Health Direct official NHS Blog- advice, news, information

Apologies if our Health Direct Blog takes a few moments to download in full as our comprehensive knowledge and coverage grows, so
some connections may take a few seconds to download it all. Sorry if this is an inconvenience to you.

Tuesday, March 01, 2005

Hundreds of babies hit by MRSA hospital superbug

HUNDREDS of babies, many just a few days old, have been infected with the deadly superbug MRSA in hospitals across Britain. A study by the Patients Association has found that it is now commonplace for babies aged from a few days to four weeks to catch MRSA.
The Department of Health is so concerned about the increased number of cases of babies with MRSA — methicillin-resistant staphylococcus aureus — that it has commissioned a £140,000 study into the problem.
Some babies have caught the infection from their mothers but others have picked it up in neonatal units. The trend has surprised health experts because neonatal units are considered to be the cleanest wards in a hospital.
Professor Hugh Pennington of Aberdeen University, a microbiologist and expert in hospital-acquired infection, said: “If babies are getting MRSA, that is of concern because it shows there is something seriously wrong with the infection control procedures.”
He said it was likely the infection had been carried into the neonatal units by people walking from ward to ward. “If we had been more aggressive in tackling the problem, like the Dutch and the Scandinavians, this would not have happened.”
Hospitals in the survey refused to say whether any babies had died from the bug, citing patient confidentiality.
Babies who catch MRSA from their mothers carry the bug from the moment they are born. This only puts them at risk, however, if the MRSA gets into a wound or the bloodstream.

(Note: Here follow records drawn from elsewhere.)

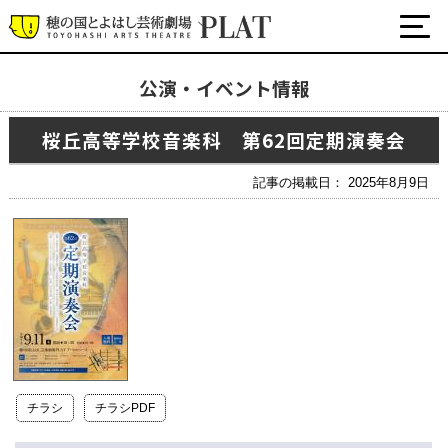
公演・イベント情報
最新の公演・イベント情報
桜丘高等学校音楽科 第62回定期演奏会
演劇・ダンス・音楽など
公式SNS
記事の掲載日： 2025年8月9日
ワークショップ・講座
イベント
プラットについて
チケット・座席表・鑑賞サポートなど
施設の利用について
チラシ
チラシPDF
サポート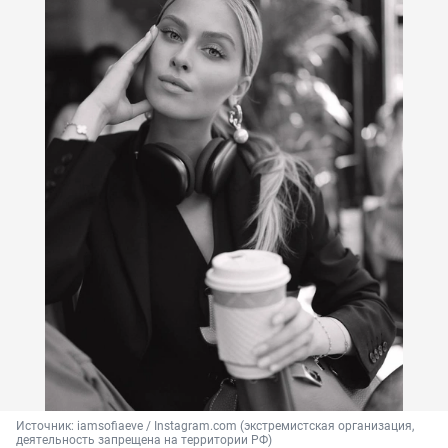
Источник: 
iamsofiaeve / Instagram.com (экстремистская организация, 
деятельность запрещена на территории РФ)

But hospitals questioned by the Patients Association have disclosed that babies are being infected with wound and bloodstream infections while being treated on neonatal units. A baby being cared for by Portsmouth Hospitals NHS Trust was found to have MRSA at just eight days old. In the past three years the trust said 38 babies aged under four weeks had been found to have MRSA while being treated by the trust.
At the University Hospital of North Staffordshire NHS Trust, the youngest baby found to have MRSA in the bloodstream was 19 days old. Over the past three years two other babies of less than four weeks had contracted MRSA in their bloodstreams while being treated.

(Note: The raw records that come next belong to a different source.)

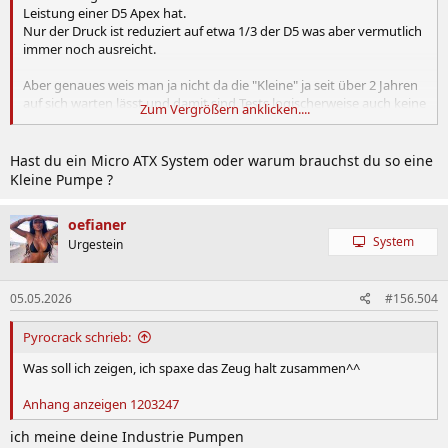
Leistung einer D5 Apex hat.
Nur der Druck ist reduziert auf etwa 1/3 der D5 was aber vermutlich
immer noch ausreicht.
Aber genaues weis man ja nicht da die "Kleine" ja seit über 2 Jahren
auf sich warten lässt und damit sind Tests logischerweise auch keine
Zum Vergrößern anklicken....
möglich.
Für mich kommt sie eh zu spät.
Hast du ein Micro ATX System oder warum brauchst du so eine
Kleine Pumpe ?
oefianer
System
Urgestein
05.05.2026
#156.504
Pyrocrack schrieb:
Was soll ich zeigen, ich spaxe das Zeug halt zusammen^^
Anhang anzeigen 1203247
ich meine deine Industrie Pumpen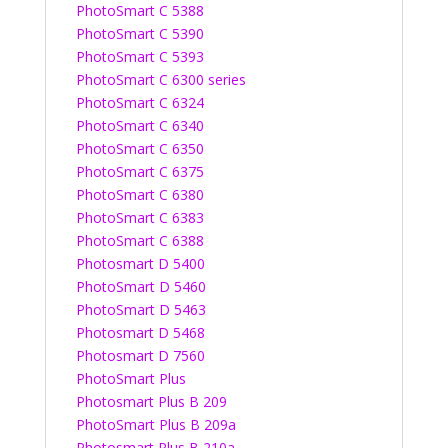
PhotoSmart C 5388
PhotoSmart C 5390
PhotoSmart C 5393
PhotoSmart C 6300 series
PhotoSmart C 6324
PhotoSmart C 6340
PhotoSmart C 6350
PhotoSmart C 6375
PhotoSmart C 6380
PhotoSmart C 6383
PhotoSmart C 6388
Photosmart D 5400
PhotoSmart D 5460
PhotoSmart D 5463
Photosmart D 5468
Photosmart D 7560
PhotoSmart Plus
Photosmart Plus B 209
PhotoSmart Plus B 209a
Photosmart Plus B 210a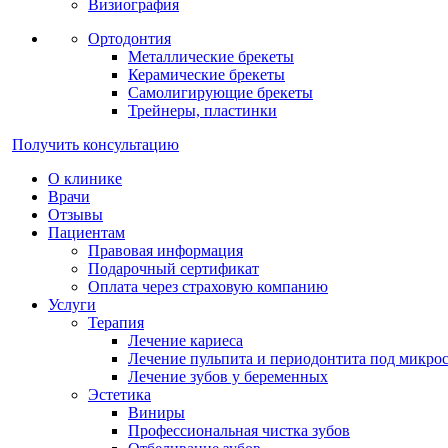
Визиография
Ортодонтия
Металлические брекеты
Керамические брекеты
Самолигирующие брекеты
Трейнеры, пластинки
Получить консультацию
О клинике
Врачи
Отзывы
Пациентам
Правовая информация
Подарочный сертификат
Оплата через страховую компанию
Услуги
Терапия
Лечение кариеса
Лечение пульпита и периодонтита под микро
Лечение зубов у беременных
Эстетика
Виниры
Профессиональная чистка зубов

The picture is similar in hospitals across England. Eastbourne District General hospital admitted it had to close its baby unit for a week last year because five babies were carrying MRSA.
The Patients Association questioned the 30 NHS hospitals with the worst MRSA records to gather information for its Clean Hospital Summit due in April. The conference is being chaired by Claire Rayner, the association’s president, who herself became infected with MRSA during a routine operation at an NHS hospital.

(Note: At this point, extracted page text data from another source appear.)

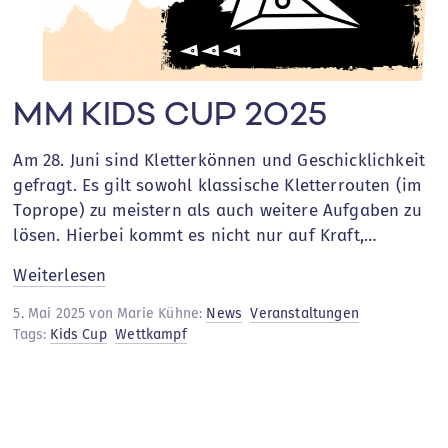
MM KIDS CUP 2025
Am 28. Juni sind Kletterkönnen und Geschicklichkeit
gefragt. Es gilt sowohl klassische Kletterrouten (im
Toprope) zu meistern als auch weitere Aufgaben zu
lösen. Hierbei kommt es nicht nur auf Kraft,…
:
Weiterlesen
MM
5. Mai 2025 von Marie Kühne:
News
Veranstaltungen
KIDS
Tags:
Kids Cup
Wettkampf
CUP
2025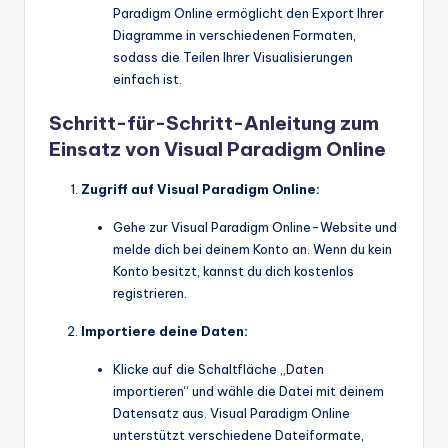
Paradigm Online ermöglicht den Export Ihrer
Diagramme in verschiedenen Formaten,
sodass die Teilen Ihrer Visualisierungen
einfach ist.
Schritt-für-Schritt-Anleitung zum
Einsatz von Visual Paradigm Online
Zugriff auf Visual Paradigm Online:
Gehe zur Visual Paradigm Online-Website und
melde dich bei deinem Konto an. Wenn du kein
Konto besitzt, kannst du dich kostenlos
registrieren.
Importiere deine Daten:
Klicke auf die Schaltfläche „Daten
importieren“ und wähle die Datei mit deinem
Datensatz aus. Visual Paradigm Online
unterstützt verschiedene Dateiformate,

Katherine Murphy, communications director of the association, said: “We would not previously have contemplated that babies being treated in neonatal units, which we think of as being scrupulously clean, could be infected with MRSA.
Dr Mike Sharland, a paediatric infectious disease consultant at St George’s hospital in south London, where six babies aged less than a year old have caught MRSA in the past year, said the NHS accepted that infant infections were a growing problem.
Earlier this month it emerged that a boy aged three who banged his head in a playground accident died five weeks later after picking up the MRSA superbug in hospital.
The number of people dying from MRSA has doubled in the past five years from 487 to 955, according to the Office for National Statistics. Experts believe the actual number is much higher as MRSA is not always mentioned on death certificates. The National Audit Office has estimated 5,000 deaths a year from hospital-acquired infections.